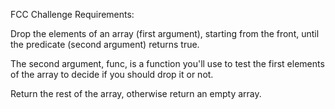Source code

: FCC Challenge Requirements:

Drop the elements of an array (first argument), starting from the front, until 
the predicate (second argument) returns true.

The second argument, func, is a function you'll use to test the first elements 
of the array to decide if you should drop it or not.

Return the rest of the array, otherwise return an empty array.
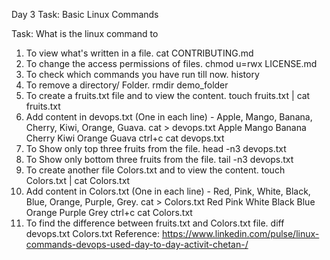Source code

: Day 3 Task: Basic Linux Commands

Task: What is the linux command to

1. To view what's written in a file.
cat CONTRIBUTING.md
2. To change the access permissions of files.
chmod u=rwx LICENSE.md
3. To check which commands you have run till now.
history
4. To remove a directory/ Folder.
rmdir demo_folder
5. To create a fruits.txt file and to view the content.
touch fruits.txt | cat fruits.txt
6. Add content in devops.txt (One in each line) - Apple, Mango, Banana, Cherry, Kiwi, Orange, Guava.
cat > devops.txt
Apple
Mango
Banana
Cherry
Kiwi
Orange
Guava
ctrl+c
cat devops.txt
7. To Show only top three fruits from the file.
head -n3 devops.txt
8. To Show only bottom three fruits from the file.
tail -n3 devops.txt
9. To create another file Colors.txt and to view the content.
touch Colors.txt | cat Colors.txt
10. Add content in Colors.txt (One in each line) - Red, Pink, White, Black, Blue, Orange, Purple, Grey.
cat > Colors.txt
Red
Pink
White
Black
Blue
Orange
Purple
Grey
ctrl+c
cat Colors.txt
11. To find the difference between fruits.txt and Colors.txt file.
diff devops.txt Colors.txt
Reference: https://www.linkedin.com/pulse/linux-commands-devops-used-day-to-day-activit-chetan-/
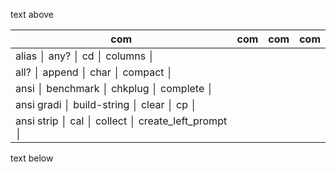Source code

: text above

| com        | com          | com     | com                |
| ---------- | ------------ | ------- | ------------------ |
| alias      │ any?         │ cd      │ columns            │
| all?       │ append       │ char    │ compact            │
| ansi       │ benchmark    │ chkplug │ complete           │
| ansi gradi │ build-string │ clear   │ cp                 │
| ansi strip │ cal          │ collect │ create_left_prompt │

text below
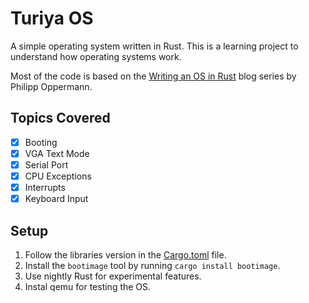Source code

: # Turiya OS

A simple operating system written in Rust. This is a learning project to understand how operating systems work.

Most of the code is based on the [Writing an OS in Rust](https://os.phil-opp.com/) blog series by Philipp Oppermann.

## Topics Covered

- [x] Booting
- [x] VGA Text Mode
- [x] Serial Port
- [x] CPU Exceptions
- [x] Interrupts
- [x] Keyboard Input

## Setup

1. Follow the libraries version in the [Cargo.toml](Cargo.toml) file.
2. Install the `bootimage` tool by running `cargo install bootimage`.
3. Use nightly Rust  for experimental features.
4. Instal qemu for testing the OS.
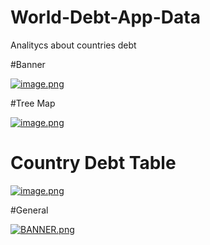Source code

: # World-Debt-App-Data
Analitycs about countries debt 

#Banner

[![image.png](https://i.postimg.cc/52NVxj2Z/image.png)](https://postimg.cc/Mv4456RD)

#Tree Map

[![image.png](https://i.postimg.cc/prGBz0KQ/image.png)](https://postimg.cc/YLFgwznj)

# Country Debt Table

[![image.png](https://i.postimg.cc/3rV405vS/image.png)](https://postimg.cc/7b1YjRX0)

#General


[![BANNER.png](https://i.postimg.cc/SQ5Q1STq/BANNER.png)](https://postimg.cc/fkchJNQg)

_PROMPT_
All lines above starting at the one with "Drop the elements" and ending at the one with "ansi gradi │", inclusive, are to be printed again exactly, with the pictures left out.

_WRITTEN SOLUTION_
Drop the elements of an array (first argument), starting from the front, until 
the predicate (second argument) returns true.

The second argument, func, is a function you'll use to test the first elements 
of the array to decide if you should drop it or not.

Return the rest of the array, otherwise return an empty array.
Source code

: Day 3 Task: Basic Linux Commands

Task: What is the linux command to

1. To view what's written in a file.
cat CONTRIBUTING.md
2. To change the access permissions of files.
chmod u=rwx LICENSE.md
3. To check which commands you have run till now.
history
4. To remove a directory/ Folder.
rmdir demo_folder
5. To create a fruits.txt file and to view the content.
touch fruits.txt | cat fruits.txt
6. Add content in devops.txt (One in each line) - Apple, Mango, Banana, Cherry, Kiwi, Orange, Guava.
cat > devops.txt
Apple
Mango
Banana
Cherry
Kiwi
Orange
Guava
ctrl+c
cat devops.txt
7. To Show only top three fruits from the file.
head -n3 devops.txt
8. To Show only bottom three fruits from the file.
tail -n3 devops.txt
9. To create another file Colors.txt and to view the content.
touch Colors.txt | cat Colors.txt
10. Add content in Colors.txt (One in each line) - Red, Pink, White, Black, Blue, Orange, Purple, Grey.
cat > Colors.txt
Red
Pink
White
Black
Blue
Orange
Purple
Grey
ctrl+c
cat Colors.txt
11. To find the difference between fruits.txt and Colors.txt file.
diff devops.txt Colors.txt
Reference: https://www.linkedin.com/pulse/linux-commands-devops-used-day-to-day-activit-chetan-/
Source code

: text above

| com        | com          | com     | com                |
| ---------- | ------------ | ------- | ------------------ |
| alias      │ any?         │ cd      │ columns            │
| all?       │ append       │ char    │ compact            │
| ansi       │ benchmark    │ chkplug │ complete           │
| ansi gradi │ build-string │ clear   │ cp                 │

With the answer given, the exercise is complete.